II. ANALYSIS A. Aggravated Felony

As used in section 237(a)(2)(A)(iii) of the Act, the term “aggravated felony” is defined to include “a crime of violence (as defined in section 16 of title 18, United States Code, but not including a purely political offense) for which the term of imprisonment [is] at least one year.” Section 101(a)(43)(F) of the Act. In turn, 18 U.S.C. § 16 (2012) defines a “crime of violence” as

(a) an offense that has as an element the use, attempted use, or threatened use of physical force against the person or property of another, or (b) any other offense that is a felony and that, by its nature, involves a substantial risk that physical force against the person or property of another may be used in the course of committing the offense.

For purposes of the “crime of violence” definition, the word “use” denotes volition. See Leocal v. Ashcroft, 543 U.S. 1, 9 (2004). The phrase

1 We wish to express our gratitude to the parties for their helpful supplemental briefs.

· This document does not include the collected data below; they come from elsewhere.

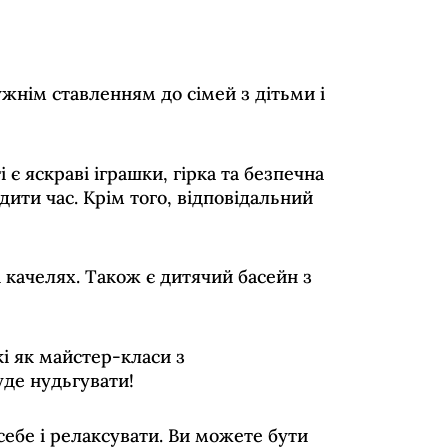
ужнім ставленням до сімей з дітьми і
є яскраві іграшки, гірка та безпечна
дити час. Крім того, відповідальний
і качелях. Також є дитячий басейн з
кі як майстер-класи з
уде нудьгувати!
себе і релаксувати. Ви можете бути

350 Cite as 26 I&N Dec. 349 (BIA 2014) Interim Decision #3807

“physical force” denotes violent, active force capable of causing pain or injury to another person. See Matter of Velasquez, 25 I&N Dec. 278, 281–82 (BIA 2010) (relying on Johnson v. United States, 559 U.S. 133, 140 (2010)). To determine whether the respondent’s offense qualifies as an aggravated felony, we employ the “categorical approach,” which requires us to focus on the minimum conduct that has a realistic probability of being prosecuted under section 76-10-508.1 of the Utah Code, rather than on the facts underlying the respondent’s particular violation of that statute. See Moncrieffe v. Holder, 133 S. Ct. 1678, 1684–85 (2013). At all relevant times, section 76-10-508.1 has provided as follows, in pertinent part:

Felony discharge of a firearm—Penalties

(1) Except as [otherwise] provided . . . , a person who discharges a firearm is guilty of a third degree felony punishable by imprisonment for a term of not less than three years nor more than five years if: (a) the actor discharges a firearm in the direction of any person or persons, knowing or having reason to believe that any person may be endangered by the discharge of the firearm; (b) the actor, with intent to intimidate or harass another or with intent to damage a habitable structure . . . , discharges a firearm in the direction of any person or habitable structure; or (c) the actor, with intent to intimidate or harass another, discharges a firearm in the direction of any vehicle.

We conclude that sections 76-10-508.1(1)(b) and (c) of the Utah Code have as an element the deliberate “use” of violent “physical force” against the person or property of another, thereby qualifying them as categorical crimes of violence under 18 U.S.C. § 16(a). See Leocal v. Ashcroft, 543 U.S. at 9; Matter of Velasquez, 25 I&N Dec. at 281–82. Specifically, sections 76-10-508.1(1)(b) and (c) require the intentional discharge of a firearm, since they both provide that the firearm must be discharged for a particular purpose—that is, to intimidate another, to harass another, or to damage a habitable structure. Cf. Dean v.